Budget et aspects pratiques

Sur 5 jours, le budget dépend fortement de ton hébergement et de ta moto, mais on peut donner des ordres de grandeur réalistes pour un motard solo :

  • Carburant : 200 à 300 € selon ton autonomie, ta cylindrée et ton rythme, pour environ 1 200 à 1 500 km ;
  • Hébergement : 50 à 90 € / nuit en moyenne (hôtel ou chambre d’hôtes corrects) ;
  • Repas : 15 à 20 € le midi (menu, brasserie) et 20 à 30 € le soir si tu manges à l’extérieur ;
  • Divers : visites, souvenirs, péages éventuels pour l’aller/retour autoroute.

Pour un couple en partage de chambre, l’hébergement ne double pas, ce qui rend le trip beaucoup plus rentable à deux.

Pense aussi à :

  • vérifier ta couverture d’assurance (assistance 0 km ou non, prise en charge de la moto en cas de panne) ;
  • emporter au moins une copie numérique de ta carte grise, permis et attestation d’assurance (scan dans ton téléphone + éventuellement mail envoyé à toi-même) ;
  • prévoir un moyen de paiement de secours (carte secondaire, espèces) en cas de souci de CB.

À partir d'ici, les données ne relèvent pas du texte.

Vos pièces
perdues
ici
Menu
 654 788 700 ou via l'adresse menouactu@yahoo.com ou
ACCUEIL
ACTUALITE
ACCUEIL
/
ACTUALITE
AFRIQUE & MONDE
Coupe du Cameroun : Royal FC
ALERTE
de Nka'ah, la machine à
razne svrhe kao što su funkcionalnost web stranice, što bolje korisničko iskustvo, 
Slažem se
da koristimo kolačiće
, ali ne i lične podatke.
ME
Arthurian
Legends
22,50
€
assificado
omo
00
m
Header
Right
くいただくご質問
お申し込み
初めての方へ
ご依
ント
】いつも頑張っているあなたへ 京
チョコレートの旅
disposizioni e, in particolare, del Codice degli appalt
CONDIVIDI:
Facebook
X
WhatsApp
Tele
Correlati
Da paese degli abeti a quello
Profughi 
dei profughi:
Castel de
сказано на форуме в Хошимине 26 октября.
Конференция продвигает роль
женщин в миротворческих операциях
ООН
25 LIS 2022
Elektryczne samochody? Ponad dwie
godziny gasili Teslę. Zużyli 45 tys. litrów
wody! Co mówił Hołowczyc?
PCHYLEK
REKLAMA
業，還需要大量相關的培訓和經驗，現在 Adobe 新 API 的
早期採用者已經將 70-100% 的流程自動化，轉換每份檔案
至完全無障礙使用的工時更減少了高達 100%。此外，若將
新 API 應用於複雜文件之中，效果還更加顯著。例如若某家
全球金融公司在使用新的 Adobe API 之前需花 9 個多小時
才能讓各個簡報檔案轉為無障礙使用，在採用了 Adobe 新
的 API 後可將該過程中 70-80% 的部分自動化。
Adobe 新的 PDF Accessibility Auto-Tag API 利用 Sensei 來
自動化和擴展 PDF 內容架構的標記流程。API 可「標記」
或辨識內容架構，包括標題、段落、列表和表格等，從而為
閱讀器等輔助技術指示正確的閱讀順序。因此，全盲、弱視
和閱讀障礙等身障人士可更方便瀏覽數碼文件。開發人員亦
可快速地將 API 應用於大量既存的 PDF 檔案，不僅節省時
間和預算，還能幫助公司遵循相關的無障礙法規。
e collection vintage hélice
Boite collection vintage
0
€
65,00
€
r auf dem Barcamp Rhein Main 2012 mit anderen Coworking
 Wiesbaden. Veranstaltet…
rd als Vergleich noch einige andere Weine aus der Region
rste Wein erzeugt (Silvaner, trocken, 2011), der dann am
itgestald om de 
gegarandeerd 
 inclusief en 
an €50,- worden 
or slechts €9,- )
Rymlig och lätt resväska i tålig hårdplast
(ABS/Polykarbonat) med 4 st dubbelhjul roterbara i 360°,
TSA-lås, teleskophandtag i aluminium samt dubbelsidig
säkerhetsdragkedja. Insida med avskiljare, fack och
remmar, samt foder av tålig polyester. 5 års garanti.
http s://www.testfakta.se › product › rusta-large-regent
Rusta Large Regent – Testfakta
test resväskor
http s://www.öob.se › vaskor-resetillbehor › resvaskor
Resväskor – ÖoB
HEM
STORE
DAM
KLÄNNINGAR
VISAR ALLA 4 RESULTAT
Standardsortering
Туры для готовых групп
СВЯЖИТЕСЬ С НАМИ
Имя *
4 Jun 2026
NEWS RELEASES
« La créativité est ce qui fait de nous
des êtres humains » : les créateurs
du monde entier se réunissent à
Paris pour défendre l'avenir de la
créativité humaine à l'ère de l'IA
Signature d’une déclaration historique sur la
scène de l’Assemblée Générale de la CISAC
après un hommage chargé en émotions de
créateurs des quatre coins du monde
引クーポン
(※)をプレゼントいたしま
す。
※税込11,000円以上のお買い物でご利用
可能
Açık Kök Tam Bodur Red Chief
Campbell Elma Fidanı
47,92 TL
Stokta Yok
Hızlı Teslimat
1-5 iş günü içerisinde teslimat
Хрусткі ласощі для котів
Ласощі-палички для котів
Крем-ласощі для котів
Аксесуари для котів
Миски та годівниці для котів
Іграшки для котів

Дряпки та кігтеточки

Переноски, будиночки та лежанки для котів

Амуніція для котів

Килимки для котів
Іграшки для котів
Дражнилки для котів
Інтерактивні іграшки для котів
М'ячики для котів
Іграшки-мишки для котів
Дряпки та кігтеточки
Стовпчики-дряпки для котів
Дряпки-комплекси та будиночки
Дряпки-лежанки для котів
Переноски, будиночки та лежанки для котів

Check-list rapide avant de partir en road trip moto en Auvergne

Pour terminer, quelques points clés à passer en revue :

  • Itinéraire : étapes de 200 à 280 km maximum, avec au moins 1 marge d’une heure par jour pour les imprévus.
  • Moto : pneus, freins, chaîne/cardans, niveaux, éclairage, kit réparation, outils de base, lubrifiant chaîne.
  • Équipement : blouson modulable, gants de rechange, sous-couches, équipement pluie, tour de cou.
  • Hébergements : réservés au moins quelques jours avant, avec solutions de stationnement convenables.
  • Assurance et papiers : assistance vérifiée, copies numériques des documents, contacts utiles enregistrés.
  • Météo : consultation la veille pour adapter départs, pauses et choix des routes (cols/gorges).

Avec ce type de préparation et un itinéraire structuré comme celui décrit ici, l’Auvergne devient un terrain de jeu idéal pour 5 jours de moto : assez de kilomètres pour se faire plaisir, assez de confort pour ne pas en sortir rincé, et suffisamment de variété pour avoir envie de revenir explorer les coins que tu n’auras fait qu’apercevoir.